Although the older liberal view seems more honest than what the Left is now inculcating, and while it is not frenetically anti-American, there are historical questions that adherents of that view will not treat as worthy of serious debate. These questions would include the arguable constitutional right of Southern states to secede in 186l, the problematic nature of American involvement in World War One, or the seamy side of Reconstruction.
Whether a teacher adopted guidelines that would be acceptable to the Wall Street Journal or those that would please the followers of Howard Zinn and Michael Moore, it’s not clear in either case one would be moving beyond teaching history as political indoctrination. As a former student of mine who is now the author of many books in military history points out, traveling from the current leftist obsessions to a triumphalist narrative celebrating the American present may be moving from insanity to sanity, but not necessarily toward a dispassionate examination of the past. History instruction in public schools is unlikely to stop being used as a political football.

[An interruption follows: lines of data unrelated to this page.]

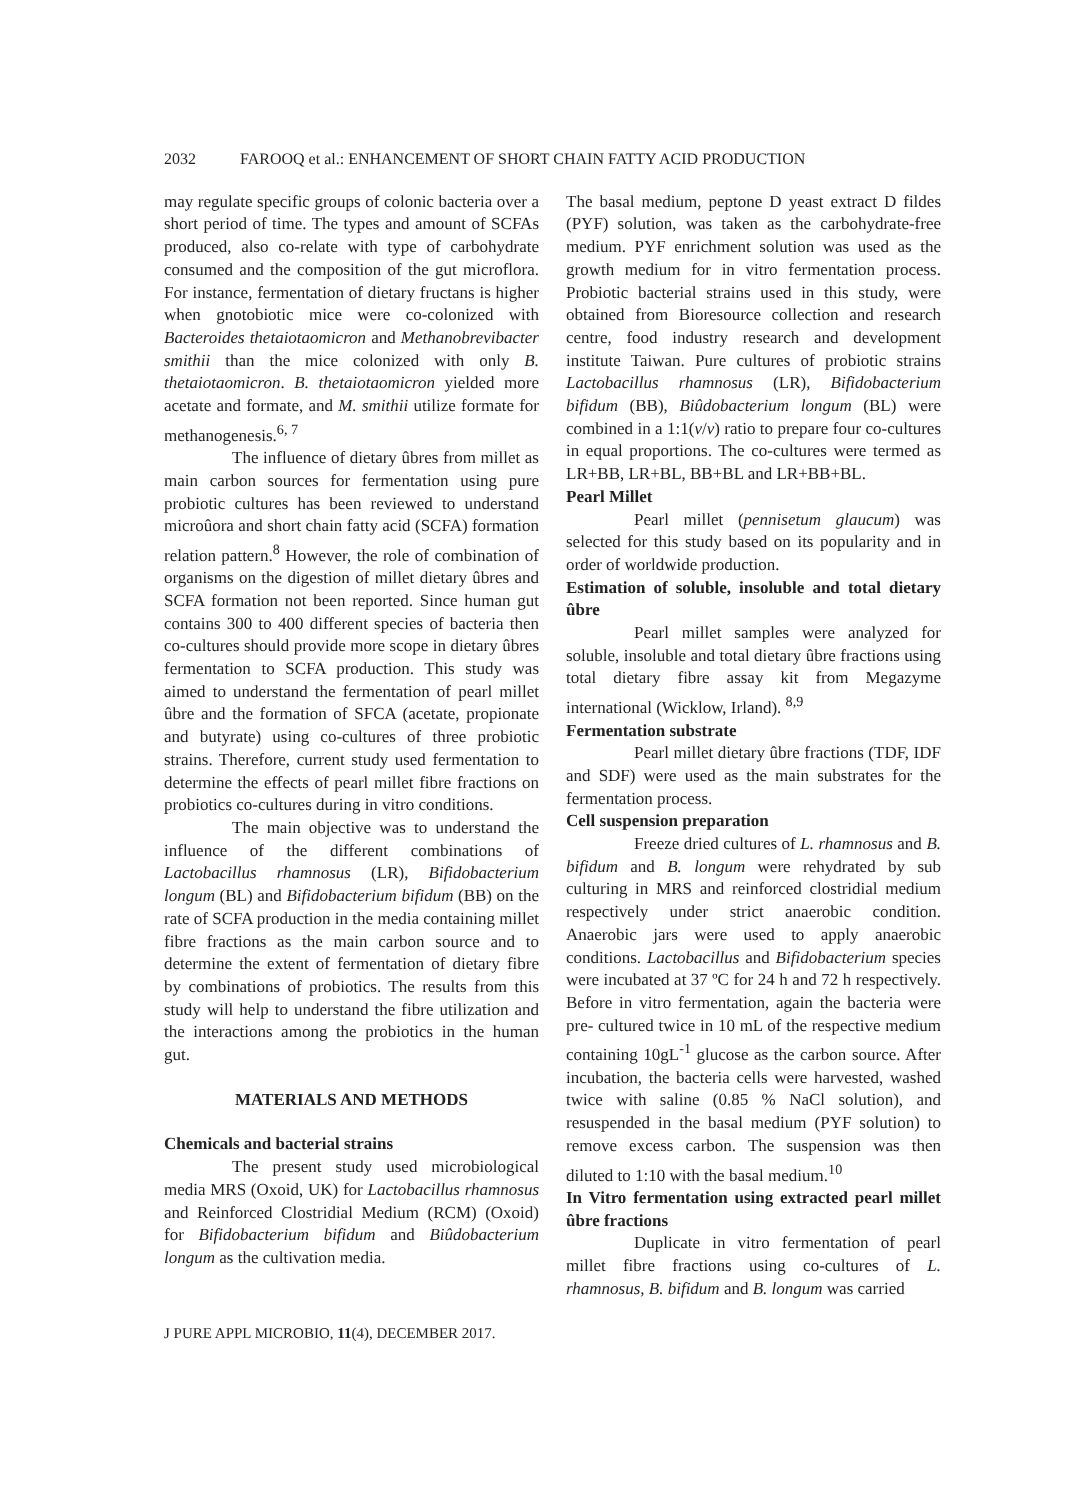2032 FAROOQ et al.: ENHANCEMENT OF SHORT CHAIN FATTY ACID PRODUCTION
may regulate specific groups of colonic bacteria over a short period of time. The types and amount of SCFAs produced, also co-relate with type of carbohydrate consumed and the composition of the gut microflora. For instance, fermentation of dietary fructans is higher when gnotobiotic mice were co-colonized with Bacteroides thetaiotaomicron and Methanobrevibacter smithii than the mice colonized with only B. thetaiotaomicron. B. thetaiotaomicron yielded more acetate and formate, and M. smithii utilize formate for methanogenesis.<sup>6, 7</sup>
The influence of dietary ûbres from millet as main carbon sources for fermentation using pure probiotic cultures has been reviewed to understand microûora and short chain fatty acid (SCFA) formation relation pattern.<sup>8</sup> However, the role of combination of organisms on the digestion of millet dietary ûbres and SCFA formation not been reported. Since human gut contains 300 to 400 different species of bacteria then co-cultures should provide more scope in dietary ûbres fermentation to SCFA production. This study was aimed to understand the fermentation of pearl millet ûbre and the formation of SFCA (acetate, propionate and butyrate) using co-cultures of three probiotic strains. Therefore, current study used fermentation to determine the effects of pearl millet fibre fractions on probiotics co-cultures during in vitro conditions.
The main objective was to understand the influence of the different combinations of Lactobacillus rhamnosus (LR), Bifidobacterium longum (BL) and Bifidobacterium bifidum (BB) on the rate of SCFA production in the media containing millet fibre fractions as the main carbon source and to determine the extent of fermentation of dietary fibre by combinations of probiotics. The results from this study will help to understand the fibre utilization and the interactions among the probiotics in the human gut.
MATERIALS AND METHODS
Chemicals and bacterial strains
The present study used microbiological media MRS (Oxoid, UK) for Lactobacillus rhamnosus and Reinforced Clostridial Medium (RCM) (Oxoid) for Bifidobacterium bifidum and Biûdobacterium longum as the cultivation media.
The basal medium, peptone D yeast extract D fildes (PYF) solution, was taken as the carbohydrate-free medium. PYF enrichment solution was used as the growth medium for in vitro fermentation process. Probiotic bacterial strains used in this study, were obtained from Bioresource collection and research centre, food industry research and development institute Taiwan. Pure cultures of probiotic strains Lactobacillus rhamnosus (LR), Bifidobacterium bifidum (BB), Biûdobacterium longum (BL) were combined in a 1:1(v/v) ratio to prepare four co-cultures in equal proportions. The co-cultures were termed as LR+BB, LR+BL, BB+BL and LR+BB+BL.
Pearl Millet
Pearl millet (pennisetum glaucum) was selected for this study based on its popularity and in order of worldwide production.
Estimation of soluble, insoluble and total dietary ûbre
Pearl millet samples were analyzed for soluble, insoluble and total dietary ûbre fractions using total dietary fibre assay kit from Megazyme international (Wicklow, Irland). <sup>8,9</sup>
Fermentation substrate
Pearl millet dietary ûbre fractions (TDF, IDF and SDF) were used as the main substrates for the fermentation process.
Cell suspension preparation
Freeze dried cultures of L. rhamnosus and B. bifidum and B. longum were rehydrated by sub culturing in MRS and reinforced clostridial medium respectively under strict anaerobic condition. Anaerobic jars were used to apply anaerobic conditions. Lactobacillus and Bifidobacterium species were incubated at 37 ºC for 24 h and 72 h respectively. Before in vitro fermentation, again the bacteria were pre- cultured twice in 10 mL of the respective medium containing 10gL<sup>-1</sup> glucose as the carbon source. After incubation, the bacteria cells were harvested, washed twice with saline (0.85 % NaCl solution), and resuspended in the basal medium (PYF solution) to remove excess carbon. The suspension was then diluted to 1:10 with the basal medium.<sup>10</sup>
In Vitro fermentation using extracted pearl millet ûbre fractions
Duplicate in vitro fermentation of pearl millet fibre fractions using co-cultures of L. rhamnosus, B. bifidum and B. longum was carried
J PURE APPL MICROBIO, 11(4), DECEMBER 2017.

Complicating the matter is the need felt by many non-leftist historians to produce counter-narratives to what the other side has used public education and the mass media to propagate. I make this point in a non-accusatory way, since I myself have often been the author of such counter-narratives, although never of the type that the conservative establishment has chosen to feature.
But it is hard for scholars not to speak out against what they perceive as distortions, even if the price they pay is to become perpetual polemicists in a war against educational and academic elites. The politicization of my discipline has given rise to polemics on the other side. This, in turn, has led away from the study of history itself or “mere” factual instruction and toward a struggle for control over official narratives; that is, those authorized accounts of the past that are to be taught in schools.
What’s preferable is a situation in which we could generally agree on what is to be presented to the young as “the past.” Equally preferable would be a political environment where Democrats and Republicans or the advocates of present-day America and its leftist detractors would not be struggling to mold the young with partisan narratives.
Perhaps I am not being totally forthcoming. As a surviving member of the Old Right, I would like my counter-narrative to be the official one. But this is not likely to happen. In any case, as a practicing historian, I should not wish to see anyone’s form of indoctrination inflicted on the rest of society as historical truth.
Perhaps there is no realistic way out of this partisan morass. If so, I would not protest too loudly if the study of American history ceased to be taught, to whatever extent it still is taught, in American public schools. As a concession from the other side, I would ask that social studies and other forms of leftist brain-washing be eliminated from the high school curriculum.
Although I doubt anyone would seriously entertain this offer, particularly given its admittedly reactionary source, it is certainly worth considering. The extra time that would be gained by making these cuts could be spent on the teaching of mathematics and English. grammar.